* BEGIN Records for the exercise *

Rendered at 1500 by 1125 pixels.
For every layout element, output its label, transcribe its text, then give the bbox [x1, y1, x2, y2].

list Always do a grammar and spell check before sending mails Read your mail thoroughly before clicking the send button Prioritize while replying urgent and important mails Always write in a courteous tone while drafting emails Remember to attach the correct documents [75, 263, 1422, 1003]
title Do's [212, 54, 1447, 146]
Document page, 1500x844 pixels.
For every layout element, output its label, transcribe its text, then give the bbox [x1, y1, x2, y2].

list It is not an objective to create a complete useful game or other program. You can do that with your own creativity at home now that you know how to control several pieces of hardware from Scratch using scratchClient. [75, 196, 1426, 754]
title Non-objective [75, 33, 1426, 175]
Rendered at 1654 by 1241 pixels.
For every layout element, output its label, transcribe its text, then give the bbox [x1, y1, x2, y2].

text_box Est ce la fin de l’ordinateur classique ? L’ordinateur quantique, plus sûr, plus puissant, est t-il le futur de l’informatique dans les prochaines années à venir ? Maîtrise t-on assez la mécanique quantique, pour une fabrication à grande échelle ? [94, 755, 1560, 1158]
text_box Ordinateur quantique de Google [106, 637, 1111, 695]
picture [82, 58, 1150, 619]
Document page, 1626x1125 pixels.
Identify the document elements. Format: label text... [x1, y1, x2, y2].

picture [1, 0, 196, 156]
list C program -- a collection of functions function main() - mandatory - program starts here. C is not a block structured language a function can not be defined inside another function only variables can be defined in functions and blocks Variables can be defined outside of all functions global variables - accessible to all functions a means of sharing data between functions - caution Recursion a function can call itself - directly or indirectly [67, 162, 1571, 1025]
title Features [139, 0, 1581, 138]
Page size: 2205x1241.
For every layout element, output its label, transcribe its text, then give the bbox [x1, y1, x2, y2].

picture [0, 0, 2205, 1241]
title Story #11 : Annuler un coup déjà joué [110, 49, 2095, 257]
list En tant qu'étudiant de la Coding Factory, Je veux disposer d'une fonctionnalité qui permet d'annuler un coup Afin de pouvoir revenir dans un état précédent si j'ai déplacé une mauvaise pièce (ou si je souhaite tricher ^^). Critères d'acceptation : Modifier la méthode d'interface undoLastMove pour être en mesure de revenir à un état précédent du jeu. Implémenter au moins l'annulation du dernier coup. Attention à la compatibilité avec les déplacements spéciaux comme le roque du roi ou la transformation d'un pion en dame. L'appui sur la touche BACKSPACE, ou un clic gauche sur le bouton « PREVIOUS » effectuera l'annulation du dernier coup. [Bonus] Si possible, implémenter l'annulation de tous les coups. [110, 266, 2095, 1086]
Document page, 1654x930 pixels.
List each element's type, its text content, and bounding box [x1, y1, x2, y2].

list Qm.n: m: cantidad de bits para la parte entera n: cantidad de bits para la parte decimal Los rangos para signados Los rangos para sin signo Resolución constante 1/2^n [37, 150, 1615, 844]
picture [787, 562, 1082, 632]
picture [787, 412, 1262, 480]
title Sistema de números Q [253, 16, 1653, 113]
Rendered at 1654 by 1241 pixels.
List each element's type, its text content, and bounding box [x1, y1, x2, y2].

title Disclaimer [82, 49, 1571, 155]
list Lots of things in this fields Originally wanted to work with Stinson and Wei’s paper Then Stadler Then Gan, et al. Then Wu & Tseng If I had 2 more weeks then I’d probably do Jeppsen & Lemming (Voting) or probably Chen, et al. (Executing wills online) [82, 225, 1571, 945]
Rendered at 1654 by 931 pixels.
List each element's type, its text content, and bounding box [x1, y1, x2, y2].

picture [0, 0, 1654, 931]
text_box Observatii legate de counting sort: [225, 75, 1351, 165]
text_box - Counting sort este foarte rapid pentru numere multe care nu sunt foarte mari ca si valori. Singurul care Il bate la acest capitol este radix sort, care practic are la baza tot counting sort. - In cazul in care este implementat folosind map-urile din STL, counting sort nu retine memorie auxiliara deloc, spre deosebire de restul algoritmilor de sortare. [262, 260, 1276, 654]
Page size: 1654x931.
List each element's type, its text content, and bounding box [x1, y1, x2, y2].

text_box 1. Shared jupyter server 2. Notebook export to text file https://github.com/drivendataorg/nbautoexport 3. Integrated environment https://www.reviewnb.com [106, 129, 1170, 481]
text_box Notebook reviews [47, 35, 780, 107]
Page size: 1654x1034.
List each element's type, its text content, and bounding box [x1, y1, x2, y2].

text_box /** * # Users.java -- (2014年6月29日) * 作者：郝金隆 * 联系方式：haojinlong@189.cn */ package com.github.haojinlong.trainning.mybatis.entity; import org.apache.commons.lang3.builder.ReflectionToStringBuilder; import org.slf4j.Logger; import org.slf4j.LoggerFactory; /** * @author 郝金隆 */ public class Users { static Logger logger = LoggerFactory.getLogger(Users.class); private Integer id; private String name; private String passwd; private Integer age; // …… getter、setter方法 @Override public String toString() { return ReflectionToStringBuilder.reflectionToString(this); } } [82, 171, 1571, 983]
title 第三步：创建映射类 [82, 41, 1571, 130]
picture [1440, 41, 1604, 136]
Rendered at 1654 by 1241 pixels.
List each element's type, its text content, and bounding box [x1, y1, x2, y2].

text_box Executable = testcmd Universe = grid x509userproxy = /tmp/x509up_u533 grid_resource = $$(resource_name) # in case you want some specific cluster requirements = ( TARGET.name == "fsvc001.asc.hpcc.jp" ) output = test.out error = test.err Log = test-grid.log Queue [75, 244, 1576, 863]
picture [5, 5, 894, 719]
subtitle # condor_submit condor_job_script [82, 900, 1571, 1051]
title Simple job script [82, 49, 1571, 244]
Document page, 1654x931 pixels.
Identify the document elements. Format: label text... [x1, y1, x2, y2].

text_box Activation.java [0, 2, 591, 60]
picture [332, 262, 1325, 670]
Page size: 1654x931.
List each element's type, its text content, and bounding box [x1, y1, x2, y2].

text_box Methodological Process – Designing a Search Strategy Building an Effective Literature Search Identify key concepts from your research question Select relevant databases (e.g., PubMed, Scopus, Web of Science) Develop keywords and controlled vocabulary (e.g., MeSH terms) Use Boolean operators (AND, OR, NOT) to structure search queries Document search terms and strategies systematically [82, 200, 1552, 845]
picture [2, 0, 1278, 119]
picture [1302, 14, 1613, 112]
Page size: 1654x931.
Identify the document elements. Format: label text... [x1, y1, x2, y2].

* END Records for the exercise *

Transcribe, without any change, the part of the items above that opens with the line containing "Document page, 1626x1125 pixels." and closes with the line containing "title Features [139, 0, 1581, 138]".

• [Written reply]:
Document page, 1626x1125 pixels.
Identify the document elements. Format: label text... [x1, y1, x2, y2].

picture [1, 0, 196, 156]
list C program -- a collection of functions function main() - mandatory - program starts here. C is not a block structured language a function can not be defined inside another function only variables can be defined in functions and blocks Variables can be defined outside of all functions global variables - accessible to all functions a means of sharing data between functions - caution Recursion a function can call itself - directly or indirectly [67, 162, 1571, 1025]
title Features [139, 0, 1581, 138]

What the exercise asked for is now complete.